Alan Jones to return to airwaves at Macquarie Radio Network
AUSTRALIA'S best-known broadcaster, Alan Jones, will return to the airwaves by the middle of next month, bolstering the prospects of John Singleton's Macquarie Radio Network maintaining profit levels as it battles a general advertising downturn.
AUSTRALIA'S best-known broadcaster, Alan Jones, will return to the airwaves by the middle of next month, bolstering the prospects of John Singleton's Macquarie Radio Network maintaining profit levels as it battles a general advertising downturn.
The Sydney-based Macquarie Radio -- which operates the city's top-rating station, 2GB, and the over-50s-skewed music station 2CH -- recorded an 18 per cent fall in bottom-line profit to $4.4million for the June financial year. The drop was in line with a profit downgrade the network released to the market last month where it revealed earnings would be "15-20 per cent less" than its 2007 result.
But in an interview with The Australian, Macquarie Radio CEO Angela Clark revealed a silver lining for the network amid the ad downturn with the imminent return of Jones -- its biggest star and revenue generator -- from prostate cancer surgery.
"At the latest, he will be back on air on September 15," Ms Clark said.
In further positive news for Macquarie's ability to attract advertising, Ms Clark revealed Jones would not reduce the length of his five-hour breakfast program upon his return.
It had been speculated Jones might look to take on a less onerous schedule in the wake of his surgery.
But Ms Clark said: "At this point, he's planning to continue his existing shift."

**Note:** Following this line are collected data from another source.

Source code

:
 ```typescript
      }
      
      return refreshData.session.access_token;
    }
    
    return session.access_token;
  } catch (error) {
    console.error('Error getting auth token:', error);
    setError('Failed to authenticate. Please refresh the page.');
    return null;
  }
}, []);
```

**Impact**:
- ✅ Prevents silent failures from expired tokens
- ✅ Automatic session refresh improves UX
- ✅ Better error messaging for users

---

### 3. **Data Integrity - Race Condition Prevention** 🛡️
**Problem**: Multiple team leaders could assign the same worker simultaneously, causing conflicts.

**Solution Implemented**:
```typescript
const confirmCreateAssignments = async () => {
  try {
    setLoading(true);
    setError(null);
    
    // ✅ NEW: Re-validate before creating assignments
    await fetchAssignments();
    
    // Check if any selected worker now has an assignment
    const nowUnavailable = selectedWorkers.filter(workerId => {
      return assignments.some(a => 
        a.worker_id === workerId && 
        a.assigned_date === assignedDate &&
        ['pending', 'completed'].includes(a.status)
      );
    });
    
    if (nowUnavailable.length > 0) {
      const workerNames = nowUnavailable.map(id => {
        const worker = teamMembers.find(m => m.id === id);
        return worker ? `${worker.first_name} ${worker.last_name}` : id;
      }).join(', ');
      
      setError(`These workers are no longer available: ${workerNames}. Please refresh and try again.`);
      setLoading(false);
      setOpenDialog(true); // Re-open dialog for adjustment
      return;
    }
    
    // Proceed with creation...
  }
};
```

The company has admitted that the tough Sydney radio market -- which has been struggling for the past three years -- represents an ongoing challenge. Macquarie Radio chairman Max Donnelly said: "It has been a difficult year with regards to the advertising market but we believe we have the best talent in Australian radio."
However, Ms Clark has claimed this challenge could represent an opportunity for the network by allowing it to eat into the share of other competitors: "In three years of Sydney radio declining, we have been improving our relative position in the market in a format sense and audience sense. While it doesn't immunise us, it does give a relative degree of protection."
Ms Clark said that in July, the Sydney radio market had decreased "by about 5 per cent", but Macquarie Radio's advertising was "up year-on-year" for the month.
Ms Clark said the company was in a better position than some other media groups to handle fresh recent indications that the overall media ad market was struggling because it had already been forced to confront the prolonged decline in Sydney radio advertising.
She was happy to maintain the network's current personality and program timing mix, despite the recent challenges posed by Jones's surgery. "We have no current plans for format change," she said.